Logstash elasticsearch filter plugin 401 error

adityaPsl · October 13, 2019, 2:38am

Hello Team,

We are trying to use elasticsearch filter plugin,But we are getting 401 unauthorised error.
Since our elasticsearch is secured , In elasticsearch output section we have configured SSL, cacert, keystore, and keystore pasdeord, However, we couldn't find the keystore, keystore password options in filter. We don't have Basic Auth so we cannot use user and password paraters.

Could you please help us understand how can we authenticate and use elasticsearch filter plugin,with security enabled for elasticsearch.

Thank you for your help and support.

Thank you,
Aditya

Christian_Dahlqvist · October 13, 2019, 4:27am

How have you secured the cluster if you do not have basic auth? As far as I know the Elasticsearch filter only supports basic auth although you might be able to use a proxy.

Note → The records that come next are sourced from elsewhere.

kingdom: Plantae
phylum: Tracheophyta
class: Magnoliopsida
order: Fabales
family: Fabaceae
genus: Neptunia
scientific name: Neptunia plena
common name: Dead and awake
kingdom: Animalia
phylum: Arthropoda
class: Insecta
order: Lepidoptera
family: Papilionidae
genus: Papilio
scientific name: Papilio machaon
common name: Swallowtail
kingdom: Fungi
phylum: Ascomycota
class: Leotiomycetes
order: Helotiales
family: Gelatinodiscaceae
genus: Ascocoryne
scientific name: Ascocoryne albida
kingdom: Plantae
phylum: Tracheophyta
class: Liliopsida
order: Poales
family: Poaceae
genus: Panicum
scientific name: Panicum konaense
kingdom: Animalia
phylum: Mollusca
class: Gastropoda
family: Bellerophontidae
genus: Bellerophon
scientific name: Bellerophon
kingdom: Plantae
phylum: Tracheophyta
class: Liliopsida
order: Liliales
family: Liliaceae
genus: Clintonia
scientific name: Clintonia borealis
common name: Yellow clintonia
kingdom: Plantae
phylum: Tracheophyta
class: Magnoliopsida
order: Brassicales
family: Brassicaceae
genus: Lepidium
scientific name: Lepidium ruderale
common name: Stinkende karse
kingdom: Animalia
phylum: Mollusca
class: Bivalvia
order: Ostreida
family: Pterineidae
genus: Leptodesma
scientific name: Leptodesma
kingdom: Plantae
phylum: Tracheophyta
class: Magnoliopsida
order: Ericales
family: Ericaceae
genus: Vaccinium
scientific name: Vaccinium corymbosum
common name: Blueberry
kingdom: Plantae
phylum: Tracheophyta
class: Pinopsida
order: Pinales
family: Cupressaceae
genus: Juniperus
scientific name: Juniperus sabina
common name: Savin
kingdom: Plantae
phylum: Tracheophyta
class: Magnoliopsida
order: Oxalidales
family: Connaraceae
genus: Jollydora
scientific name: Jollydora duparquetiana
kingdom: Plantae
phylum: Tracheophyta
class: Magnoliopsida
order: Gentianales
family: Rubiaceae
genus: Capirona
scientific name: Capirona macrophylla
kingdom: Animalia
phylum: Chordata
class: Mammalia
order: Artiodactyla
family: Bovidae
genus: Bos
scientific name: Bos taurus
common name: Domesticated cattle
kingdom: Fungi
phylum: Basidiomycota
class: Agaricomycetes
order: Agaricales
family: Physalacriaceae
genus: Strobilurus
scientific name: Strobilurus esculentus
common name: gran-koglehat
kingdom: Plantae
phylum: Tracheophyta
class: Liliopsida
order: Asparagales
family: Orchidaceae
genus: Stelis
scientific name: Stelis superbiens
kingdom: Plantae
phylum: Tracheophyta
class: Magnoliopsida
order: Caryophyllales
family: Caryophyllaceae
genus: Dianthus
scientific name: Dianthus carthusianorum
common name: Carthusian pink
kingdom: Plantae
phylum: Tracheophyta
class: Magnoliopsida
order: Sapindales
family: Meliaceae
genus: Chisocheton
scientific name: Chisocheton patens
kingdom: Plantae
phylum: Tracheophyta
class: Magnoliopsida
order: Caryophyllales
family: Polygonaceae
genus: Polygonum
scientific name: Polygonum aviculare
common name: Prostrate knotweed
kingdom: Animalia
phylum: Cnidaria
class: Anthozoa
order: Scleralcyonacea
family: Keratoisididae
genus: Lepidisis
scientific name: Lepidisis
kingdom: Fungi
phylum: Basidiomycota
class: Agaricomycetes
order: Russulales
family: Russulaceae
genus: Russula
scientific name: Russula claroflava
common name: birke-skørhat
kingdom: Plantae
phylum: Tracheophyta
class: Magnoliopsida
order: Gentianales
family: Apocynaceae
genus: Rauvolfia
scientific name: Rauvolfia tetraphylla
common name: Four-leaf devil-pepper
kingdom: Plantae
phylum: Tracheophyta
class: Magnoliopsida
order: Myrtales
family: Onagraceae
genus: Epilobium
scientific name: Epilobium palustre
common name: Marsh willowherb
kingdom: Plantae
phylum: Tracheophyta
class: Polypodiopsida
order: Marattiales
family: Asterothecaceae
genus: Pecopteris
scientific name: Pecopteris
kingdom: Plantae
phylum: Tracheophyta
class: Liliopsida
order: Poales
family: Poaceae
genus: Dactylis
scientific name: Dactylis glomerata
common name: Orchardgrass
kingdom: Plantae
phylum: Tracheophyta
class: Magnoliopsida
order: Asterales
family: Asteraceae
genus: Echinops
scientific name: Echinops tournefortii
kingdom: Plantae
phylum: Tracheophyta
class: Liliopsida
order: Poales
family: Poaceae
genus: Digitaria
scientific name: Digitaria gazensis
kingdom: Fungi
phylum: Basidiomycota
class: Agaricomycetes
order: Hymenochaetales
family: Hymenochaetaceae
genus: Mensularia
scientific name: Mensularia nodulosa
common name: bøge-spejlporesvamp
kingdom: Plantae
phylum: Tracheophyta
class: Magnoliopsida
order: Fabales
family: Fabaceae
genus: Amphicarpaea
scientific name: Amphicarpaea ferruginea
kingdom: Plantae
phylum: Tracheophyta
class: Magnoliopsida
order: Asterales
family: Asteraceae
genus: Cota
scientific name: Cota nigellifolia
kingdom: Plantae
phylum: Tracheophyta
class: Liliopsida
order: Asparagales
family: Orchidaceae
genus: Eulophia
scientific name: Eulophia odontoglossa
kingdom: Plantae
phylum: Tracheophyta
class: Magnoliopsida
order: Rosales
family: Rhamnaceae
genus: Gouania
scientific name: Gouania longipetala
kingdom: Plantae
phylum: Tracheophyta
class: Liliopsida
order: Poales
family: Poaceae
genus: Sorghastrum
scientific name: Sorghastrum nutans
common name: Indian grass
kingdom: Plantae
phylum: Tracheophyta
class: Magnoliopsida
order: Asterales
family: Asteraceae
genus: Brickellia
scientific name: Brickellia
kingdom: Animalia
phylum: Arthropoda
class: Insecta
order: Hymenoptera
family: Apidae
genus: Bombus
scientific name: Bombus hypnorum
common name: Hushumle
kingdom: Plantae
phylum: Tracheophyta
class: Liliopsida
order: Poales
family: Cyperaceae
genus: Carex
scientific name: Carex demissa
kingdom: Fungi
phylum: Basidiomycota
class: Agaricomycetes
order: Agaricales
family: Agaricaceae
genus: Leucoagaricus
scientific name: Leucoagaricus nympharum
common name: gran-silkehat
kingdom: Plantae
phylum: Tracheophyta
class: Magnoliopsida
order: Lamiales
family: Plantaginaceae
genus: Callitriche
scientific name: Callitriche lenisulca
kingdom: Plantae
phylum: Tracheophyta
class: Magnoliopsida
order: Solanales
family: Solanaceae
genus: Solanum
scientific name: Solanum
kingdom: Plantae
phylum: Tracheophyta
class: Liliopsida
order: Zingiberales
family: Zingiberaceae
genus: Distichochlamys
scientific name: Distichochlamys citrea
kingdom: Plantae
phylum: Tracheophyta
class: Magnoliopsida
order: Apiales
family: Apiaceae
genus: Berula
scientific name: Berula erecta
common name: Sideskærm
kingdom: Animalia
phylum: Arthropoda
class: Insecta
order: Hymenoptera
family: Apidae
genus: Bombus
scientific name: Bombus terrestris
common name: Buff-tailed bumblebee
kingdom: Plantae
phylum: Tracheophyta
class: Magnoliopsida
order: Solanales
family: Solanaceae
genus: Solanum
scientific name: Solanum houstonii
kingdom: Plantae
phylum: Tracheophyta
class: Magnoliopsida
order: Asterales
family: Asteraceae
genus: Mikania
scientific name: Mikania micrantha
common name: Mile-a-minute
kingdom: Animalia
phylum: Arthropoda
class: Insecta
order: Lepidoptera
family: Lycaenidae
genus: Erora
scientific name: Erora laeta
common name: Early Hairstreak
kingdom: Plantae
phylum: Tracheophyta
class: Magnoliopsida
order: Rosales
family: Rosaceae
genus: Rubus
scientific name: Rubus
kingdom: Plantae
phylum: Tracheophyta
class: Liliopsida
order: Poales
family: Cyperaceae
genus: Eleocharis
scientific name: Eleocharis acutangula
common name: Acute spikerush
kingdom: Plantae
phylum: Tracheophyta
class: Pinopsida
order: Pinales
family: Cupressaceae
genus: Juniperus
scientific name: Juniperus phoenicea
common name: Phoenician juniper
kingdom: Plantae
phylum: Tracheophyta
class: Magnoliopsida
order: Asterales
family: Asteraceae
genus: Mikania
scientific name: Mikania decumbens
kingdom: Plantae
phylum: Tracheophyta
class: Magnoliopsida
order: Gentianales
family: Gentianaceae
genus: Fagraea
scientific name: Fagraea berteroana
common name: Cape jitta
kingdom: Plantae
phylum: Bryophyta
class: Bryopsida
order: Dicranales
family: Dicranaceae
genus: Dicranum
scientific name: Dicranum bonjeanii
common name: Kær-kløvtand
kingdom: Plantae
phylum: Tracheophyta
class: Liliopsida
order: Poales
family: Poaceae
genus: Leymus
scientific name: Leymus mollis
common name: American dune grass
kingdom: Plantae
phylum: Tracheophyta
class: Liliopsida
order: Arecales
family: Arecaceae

adityaPsl · October 15, 2019, 1:00pm

Hello Christian,
Thank you for your reply.

ELK version : 7.2.0

We tried to create new user with all privileges and Tried setting user and password I. Logstash. However we are getting 403 forbidden error.

Found similar issue : Logstash - Elasticsearch filter plugin with basic authentication

Any pointers to resolve the issue are really appreciated.

Thank you for your help and support.

Thank you,
Aditya

system · November 12, 2019, 12:59pm

This topic was automatically closed 28 days after the last reply. New replies are no longer allowed.